Property investors have forty-five days after the sale of their old properties to find a new property and to follow with particular written notice provisions, as outlined by the IRS. The purchase of the new real estate property must then close within cardinal days. If the provisions are satisfied, the property investor isn’t required to pay federal income taxes on the property, assuming the new property is an investment identical the property that just got bought. The replacement real estate property should be the same or bigger value.
The property can be several homes, farms, or other realty, but it cannot be the real estate investor’s chief home. The IRS prohibits using a 1031 exchange for the purchase of a new house. Still, there is an exception to that regulation. If the property investor leases out a home for two years following the exchange, that home may then be switched to the investor’s place of residence, since the home was initially utilized to meet the conditions of a 1031 exchange, which specify that an investment house should be replaced with another investment house.

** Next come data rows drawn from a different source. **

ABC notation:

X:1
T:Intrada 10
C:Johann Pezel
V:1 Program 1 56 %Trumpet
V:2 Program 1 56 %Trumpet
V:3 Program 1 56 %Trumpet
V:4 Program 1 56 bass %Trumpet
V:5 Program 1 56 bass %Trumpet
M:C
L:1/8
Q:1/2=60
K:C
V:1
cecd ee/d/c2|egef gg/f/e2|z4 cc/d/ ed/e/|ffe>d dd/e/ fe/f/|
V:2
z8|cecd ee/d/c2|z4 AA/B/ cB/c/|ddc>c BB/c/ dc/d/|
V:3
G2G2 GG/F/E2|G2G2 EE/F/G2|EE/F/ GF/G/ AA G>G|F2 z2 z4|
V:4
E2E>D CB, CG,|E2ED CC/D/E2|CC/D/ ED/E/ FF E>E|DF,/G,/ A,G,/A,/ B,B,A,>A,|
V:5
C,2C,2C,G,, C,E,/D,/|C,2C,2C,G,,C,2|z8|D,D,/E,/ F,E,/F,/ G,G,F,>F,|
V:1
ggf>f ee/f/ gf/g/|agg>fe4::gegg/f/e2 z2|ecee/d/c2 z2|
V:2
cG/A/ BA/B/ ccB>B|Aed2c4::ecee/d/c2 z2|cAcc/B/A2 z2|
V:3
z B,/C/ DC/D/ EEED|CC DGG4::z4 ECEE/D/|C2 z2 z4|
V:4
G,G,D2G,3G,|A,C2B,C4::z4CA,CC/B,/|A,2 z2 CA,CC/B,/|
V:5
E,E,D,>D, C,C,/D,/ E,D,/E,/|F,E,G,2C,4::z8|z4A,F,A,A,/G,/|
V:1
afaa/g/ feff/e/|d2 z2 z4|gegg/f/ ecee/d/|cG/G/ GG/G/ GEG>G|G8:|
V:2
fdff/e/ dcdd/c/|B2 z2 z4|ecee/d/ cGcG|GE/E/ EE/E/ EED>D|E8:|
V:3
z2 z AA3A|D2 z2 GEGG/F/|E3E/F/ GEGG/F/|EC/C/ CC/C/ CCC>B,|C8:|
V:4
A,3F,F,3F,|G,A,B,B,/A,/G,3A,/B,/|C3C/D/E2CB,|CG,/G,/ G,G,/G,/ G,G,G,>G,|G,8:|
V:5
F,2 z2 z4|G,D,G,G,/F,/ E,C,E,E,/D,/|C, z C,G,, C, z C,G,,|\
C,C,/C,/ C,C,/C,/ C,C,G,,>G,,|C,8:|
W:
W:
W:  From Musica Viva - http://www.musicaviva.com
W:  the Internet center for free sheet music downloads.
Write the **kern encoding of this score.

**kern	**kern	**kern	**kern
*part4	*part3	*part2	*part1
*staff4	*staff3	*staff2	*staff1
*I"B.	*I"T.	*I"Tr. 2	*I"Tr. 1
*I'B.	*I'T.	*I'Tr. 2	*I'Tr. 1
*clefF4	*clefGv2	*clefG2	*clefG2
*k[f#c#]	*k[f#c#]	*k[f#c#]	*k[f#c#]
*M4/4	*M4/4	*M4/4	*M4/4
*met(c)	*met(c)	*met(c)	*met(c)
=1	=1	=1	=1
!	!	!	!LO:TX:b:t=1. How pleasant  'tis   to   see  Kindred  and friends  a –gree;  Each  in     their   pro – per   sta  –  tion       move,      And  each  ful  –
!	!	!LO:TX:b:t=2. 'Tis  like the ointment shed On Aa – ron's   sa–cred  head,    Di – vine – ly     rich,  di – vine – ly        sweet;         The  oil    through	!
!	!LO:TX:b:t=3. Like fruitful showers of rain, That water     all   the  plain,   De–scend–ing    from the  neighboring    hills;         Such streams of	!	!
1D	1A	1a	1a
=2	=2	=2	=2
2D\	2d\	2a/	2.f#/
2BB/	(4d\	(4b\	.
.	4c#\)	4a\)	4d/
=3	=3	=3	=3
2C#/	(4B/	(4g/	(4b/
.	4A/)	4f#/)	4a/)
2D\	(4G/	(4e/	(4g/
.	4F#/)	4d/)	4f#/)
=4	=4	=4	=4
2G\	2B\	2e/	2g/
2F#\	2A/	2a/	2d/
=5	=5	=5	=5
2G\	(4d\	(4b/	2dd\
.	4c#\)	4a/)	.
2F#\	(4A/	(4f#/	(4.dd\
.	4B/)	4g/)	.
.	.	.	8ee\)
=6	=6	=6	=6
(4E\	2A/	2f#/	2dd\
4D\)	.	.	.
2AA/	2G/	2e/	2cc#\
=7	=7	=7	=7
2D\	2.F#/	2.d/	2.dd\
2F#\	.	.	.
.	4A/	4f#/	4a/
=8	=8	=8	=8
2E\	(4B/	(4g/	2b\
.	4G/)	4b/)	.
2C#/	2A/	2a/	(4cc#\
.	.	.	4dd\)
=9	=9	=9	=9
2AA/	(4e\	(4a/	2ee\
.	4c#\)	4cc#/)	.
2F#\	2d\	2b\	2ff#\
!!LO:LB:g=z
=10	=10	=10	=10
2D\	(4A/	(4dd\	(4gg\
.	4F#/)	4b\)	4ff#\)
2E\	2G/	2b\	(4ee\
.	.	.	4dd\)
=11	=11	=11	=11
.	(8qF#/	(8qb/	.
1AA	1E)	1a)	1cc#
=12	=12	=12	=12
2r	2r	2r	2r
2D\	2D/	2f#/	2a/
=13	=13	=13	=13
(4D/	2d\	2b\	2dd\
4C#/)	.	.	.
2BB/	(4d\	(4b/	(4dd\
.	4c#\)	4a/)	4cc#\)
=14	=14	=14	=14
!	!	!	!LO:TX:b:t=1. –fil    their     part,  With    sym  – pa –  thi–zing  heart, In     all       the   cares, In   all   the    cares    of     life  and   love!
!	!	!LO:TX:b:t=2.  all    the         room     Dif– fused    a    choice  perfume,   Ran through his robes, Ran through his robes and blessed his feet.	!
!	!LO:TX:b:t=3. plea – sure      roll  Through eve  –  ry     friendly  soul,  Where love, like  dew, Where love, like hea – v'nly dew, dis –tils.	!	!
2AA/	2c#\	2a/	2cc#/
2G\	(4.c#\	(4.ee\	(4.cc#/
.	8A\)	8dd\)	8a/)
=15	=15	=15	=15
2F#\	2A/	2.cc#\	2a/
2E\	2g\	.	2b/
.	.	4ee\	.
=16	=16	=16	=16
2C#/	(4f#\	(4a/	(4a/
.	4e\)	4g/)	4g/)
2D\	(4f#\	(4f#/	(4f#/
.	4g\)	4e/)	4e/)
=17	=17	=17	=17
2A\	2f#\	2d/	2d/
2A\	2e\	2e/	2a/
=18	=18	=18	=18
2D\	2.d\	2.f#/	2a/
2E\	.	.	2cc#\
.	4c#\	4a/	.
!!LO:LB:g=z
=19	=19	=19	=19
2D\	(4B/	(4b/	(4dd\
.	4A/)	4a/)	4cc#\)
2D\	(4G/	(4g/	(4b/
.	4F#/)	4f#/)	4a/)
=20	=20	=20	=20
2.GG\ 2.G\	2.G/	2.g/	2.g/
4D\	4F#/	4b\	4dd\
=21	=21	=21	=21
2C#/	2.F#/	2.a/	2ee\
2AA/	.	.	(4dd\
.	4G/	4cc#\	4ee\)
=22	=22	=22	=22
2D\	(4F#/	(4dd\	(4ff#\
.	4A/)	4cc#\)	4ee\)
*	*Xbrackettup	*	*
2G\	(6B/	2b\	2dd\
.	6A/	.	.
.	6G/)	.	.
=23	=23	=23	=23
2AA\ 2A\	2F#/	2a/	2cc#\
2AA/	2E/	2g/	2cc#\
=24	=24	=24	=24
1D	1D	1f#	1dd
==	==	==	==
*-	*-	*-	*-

If an investor prefers to take that route, after five years from the date of the new home’s purchase, that property can then be sold and the taxes left out, due to an IRS exception for the sale of a chief residence, which can be $500,000 for couples and $250,000 for a single person.
This can be a great way to avert taxes on a sizable profit from investment in homes, but you will want to make certain you’ve observed the tax code carefully. If you wish to learn more about 1031 tax-free exchanges, visit IRS.gov and see your tax consultant, accountant, or lawyer. It could save you thousands of dollars while you’re going up the ladder in your general real estate investment scheme.